Automate Pull Request Labels Based on Changed Files With GitHub Actions

Lloyd Atkinson
An example of labels in action while I made a PR building this site
An example of labels in action while I made a PR building this site

Labels, labels, labels

GitHub allows you to add labels to issues and pull requests.

It’s a very simple concept and yet labels can be used as a building block for modern devops with infrastructure-as-code. Automations, build pipelines, and workflows can be setup to use GitHub labels.
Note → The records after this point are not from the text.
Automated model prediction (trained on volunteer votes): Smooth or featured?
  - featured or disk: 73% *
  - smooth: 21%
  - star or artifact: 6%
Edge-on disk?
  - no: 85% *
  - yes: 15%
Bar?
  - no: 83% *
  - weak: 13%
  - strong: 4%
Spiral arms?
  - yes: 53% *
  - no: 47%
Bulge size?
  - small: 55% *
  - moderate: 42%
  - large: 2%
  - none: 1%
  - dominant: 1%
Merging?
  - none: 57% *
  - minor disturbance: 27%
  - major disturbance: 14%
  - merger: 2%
For example, an issue can be labelled by a maintainer in order to:

  • Trigger a new build or a bot response to ask users for more details
  • Escalate serious bugs and communicate via internal private chat channels (Slack, Discord, Teams, etc.)
  • Mark a pull request as, for example, experimental in order to prevent it running on the full test framework/runtime/OS matrix
  • Trigger a deployment when a label is removed

That’s a lot of functionality that can be built with labels. As an example, I’ll show how to add labels automatically depending on which area of a codebase has changed. This is what I use in every project I work on as it allows maintainers oversight and awareness of the impacts of changes. It does not depend on the language or types of files - it’s based on the git diff and paths.
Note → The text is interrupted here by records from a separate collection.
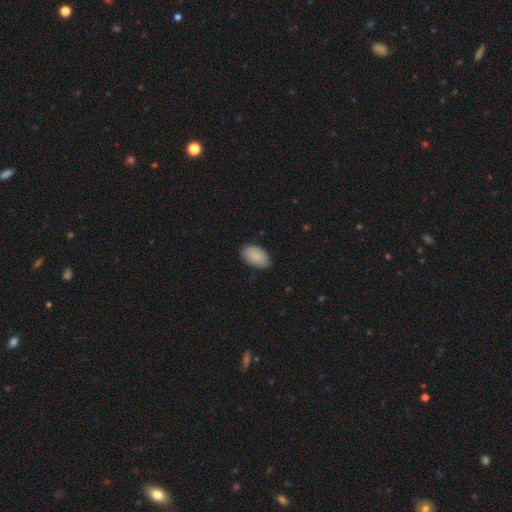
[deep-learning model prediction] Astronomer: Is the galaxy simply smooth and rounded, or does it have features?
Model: smooth — 87%.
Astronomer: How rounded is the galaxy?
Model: in between — 94%.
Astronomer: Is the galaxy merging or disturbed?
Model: none — 83%.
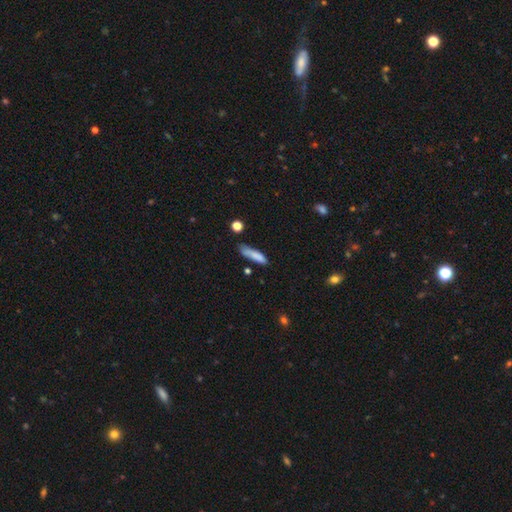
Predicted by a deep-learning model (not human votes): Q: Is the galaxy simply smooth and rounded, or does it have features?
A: smooth — 80%.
Adding labels to indicate which area of the code has been changed

I use the actions/labeler@v2 action in order to add labels. Two files are required to make it work. The workflow file itself and another YAML file where the mapping of area to labels is setup.

└── .github/
├── workflows/
│ ├── labels.yml
│ └── ...everything else
└── labeler.yml

Every project is different but in the case of my site there are several areas I want labels adding to. I’ve abbreviated the list here:

- .github/**/*
- src/design/**/*
- src/styles/**/*
- src/**/*.astro
- src/**/*.vue
- public/**/*.{ico,svg,jpg,jpeg,png,gif}
- src/pages/**/*
- src/**/*.ts
- src/**/*.tsx
- src/types/**/*

Adding colours

The next step is to create the matching labels in GitHub’s UI (you can also create organisation wide default labels too!). The final step (optional, but highly recommended) is to add a colour and description to each label.

Editing a GitHub label

All done!

That’s it. I find it to be an easy way to bring organisation and transparency to the development process while also being rewarding. Labels open up many possibilities for automation and I’m sure you’ll discover many too.

GitHub actions, infrastructure-as-code, and keeping the whole build configuration in source control are powerful ways to build a project. Not only that, it’s reproducible, sane, satisfying, and sometimes fun!

I definitely find the lack of these essential properties painful when I’m asked to work with a legacy build process.